● **Provided information**
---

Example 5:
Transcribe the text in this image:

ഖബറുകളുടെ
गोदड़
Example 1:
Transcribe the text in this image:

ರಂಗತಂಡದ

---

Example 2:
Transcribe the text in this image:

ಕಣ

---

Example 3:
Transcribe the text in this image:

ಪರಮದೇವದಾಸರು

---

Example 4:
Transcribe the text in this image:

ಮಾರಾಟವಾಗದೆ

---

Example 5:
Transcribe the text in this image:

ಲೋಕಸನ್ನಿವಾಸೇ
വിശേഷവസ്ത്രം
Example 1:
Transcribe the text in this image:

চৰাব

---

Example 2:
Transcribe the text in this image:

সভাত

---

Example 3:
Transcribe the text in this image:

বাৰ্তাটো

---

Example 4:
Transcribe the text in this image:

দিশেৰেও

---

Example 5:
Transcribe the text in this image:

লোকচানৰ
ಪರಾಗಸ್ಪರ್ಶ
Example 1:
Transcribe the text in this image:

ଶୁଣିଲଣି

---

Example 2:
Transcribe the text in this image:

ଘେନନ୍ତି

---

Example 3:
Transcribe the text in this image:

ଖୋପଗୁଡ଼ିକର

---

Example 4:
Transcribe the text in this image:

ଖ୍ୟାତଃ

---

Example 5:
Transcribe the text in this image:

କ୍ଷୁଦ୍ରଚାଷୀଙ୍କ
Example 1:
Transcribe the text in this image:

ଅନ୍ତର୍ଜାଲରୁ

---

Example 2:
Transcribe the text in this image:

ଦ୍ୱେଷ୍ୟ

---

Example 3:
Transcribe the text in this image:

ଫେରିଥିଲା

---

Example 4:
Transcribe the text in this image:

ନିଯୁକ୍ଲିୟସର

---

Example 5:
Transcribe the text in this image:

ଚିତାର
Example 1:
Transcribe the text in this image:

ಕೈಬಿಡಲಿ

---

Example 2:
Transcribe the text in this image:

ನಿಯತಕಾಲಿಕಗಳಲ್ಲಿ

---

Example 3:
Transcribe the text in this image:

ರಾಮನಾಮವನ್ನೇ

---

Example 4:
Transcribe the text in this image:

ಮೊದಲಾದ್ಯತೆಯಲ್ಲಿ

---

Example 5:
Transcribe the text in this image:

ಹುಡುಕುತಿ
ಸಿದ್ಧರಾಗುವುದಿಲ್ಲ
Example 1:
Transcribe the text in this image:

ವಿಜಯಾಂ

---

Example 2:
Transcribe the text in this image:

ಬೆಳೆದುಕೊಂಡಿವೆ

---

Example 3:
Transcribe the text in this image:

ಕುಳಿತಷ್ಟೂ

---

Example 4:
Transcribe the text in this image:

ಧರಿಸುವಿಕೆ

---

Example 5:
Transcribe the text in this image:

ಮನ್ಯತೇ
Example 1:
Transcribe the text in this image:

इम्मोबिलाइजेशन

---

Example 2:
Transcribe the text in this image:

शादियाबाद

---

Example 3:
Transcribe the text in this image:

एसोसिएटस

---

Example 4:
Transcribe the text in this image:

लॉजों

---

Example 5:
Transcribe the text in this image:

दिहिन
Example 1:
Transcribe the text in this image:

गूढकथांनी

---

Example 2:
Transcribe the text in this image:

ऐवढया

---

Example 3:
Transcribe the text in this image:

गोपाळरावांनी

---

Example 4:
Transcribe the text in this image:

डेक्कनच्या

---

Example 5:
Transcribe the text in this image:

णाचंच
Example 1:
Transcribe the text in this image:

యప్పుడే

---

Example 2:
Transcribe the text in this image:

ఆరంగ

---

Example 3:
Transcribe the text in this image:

● **Exercise prompt**
Repeat the whole listing verbatim.

● **The answer**
---

Example 5:
Transcribe the text in this image:

ഖബറുകളുടെ
गोदड़
Example 1:
Transcribe the text in this image:

ರಂಗತಂಡದ

---

Example 2:
Transcribe the text in this image:

ಕಣ

---

Example 3:
Transcribe the text in this image:

ಪರಮದೇವದಾಸರು

---

Example 4:
Transcribe the text in this image:

ಮಾರಾಟವಾಗದೆ

---

Example 5:
Transcribe the text in this image:

ಲೋಕಸನ್ನಿವಾಸೇ
വിശേഷവസ്ത്രം
Example 1:
Transcribe the text in this image:

চৰাব

---

Example 2:
Transcribe the text in this image:

সভাত

---

Example 3:
Transcribe the text in this image:

বাৰ্তাটো

---

Example 4:
Transcribe the text in this image:

দিশেৰেও

---

Example 5:
Transcribe the text in this image:

লোকচানৰ
ಪರಾಗಸ್ಪರ್ಶ
Example 1:
Transcribe the text in this image:

ଶୁଣିଲଣି

---

Example 2:
Transcribe the text in this image:

ଘେନନ୍ତି

---

Example 3:
Transcribe the text in this image:

ଖୋପଗୁଡ଼ିକର

---

Example 4:
Transcribe the text in this image:

ଖ୍ୟାତଃ

---

Example 5:
Transcribe the text in this image:

କ୍ଷୁଦ୍ରଚାଷୀଙ୍କ
Example 1:
Transcribe the text in this image:

ଅନ୍ତର୍ଜାଲରୁ

---

Example 2:
Transcribe the text in this image:

ଦ୍ୱେଷ୍ୟ

---

Example 3:
Transcribe the text in this image:

ଫେରିଥିଲା

---

Example 4:
Transcribe the text in this image:

ନିଯୁକ୍ଲିୟସର

---

Example 5:
Transcribe the text in this image:

ଚିତାର
Example 1:
Transcribe the text in this image:

ಕೈಬಿಡಲಿ

---

Example 2:
Transcribe the text in this image:

ನಿಯತಕಾಲಿಕಗಳಲ್ಲಿ

---

Example 3:
Transcribe the text in this image:

ರಾಮನಾಮವನ್ನೇ

---

Example 4:
Transcribe the text in this image:

ಮೊದಲಾದ್ಯತೆಯಲ್ಲಿ

---

Example 5:
Transcribe the text in this image:

ಹುಡುಕುತಿ
ಸಿದ್ಧರಾಗುವುದಿಲ್ಲ
Example 1:
Transcribe the text in this image:

ವಿಜಯಾಂ

---

Example 2:
Transcribe the text in this image:

ಬೆಳೆದುಕೊಂಡಿವೆ

---

Example 3:
Transcribe the text in this image:

ಕುಳಿತಷ್ಟೂ

---

Example 4:
Transcribe the text in this image:

ಧರಿಸುವಿಕೆ

---

Example 5:
Transcribe the text in this image:

ಮನ್ಯತೇ
Example 1:
Transcribe the text in this image:

इम्मोबिलाइजेशन

---

Example 2:
Transcribe the text in this image:

शादियाबाद

---

Example 3:
Transcribe the text in this image:

एसोसिएटस

---

Example 4:
Transcribe the text in this image:

लॉजों

---

Example 5:
Transcribe the text in this image:

दिहिन
Example 1:
Transcribe the text in this image:

गूढकथांनी

---

Example 2:
Transcribe the text in this image:

ऐवढया

---

Example 3:
Transcribe the text in this image:

गोपाळरावांनी

---

Example 4:
Transcribe the text in this image:

डेक्कनच्या

---

Example 5:
Transcribe the text in this image:

णाचंच
Example 1:
Transcribe the text in this image:

యప్పుడే

---

Example 2:
Transcribe the text in this image:

ఆరంగ

---

Example 3:
Transcribe the text in this image:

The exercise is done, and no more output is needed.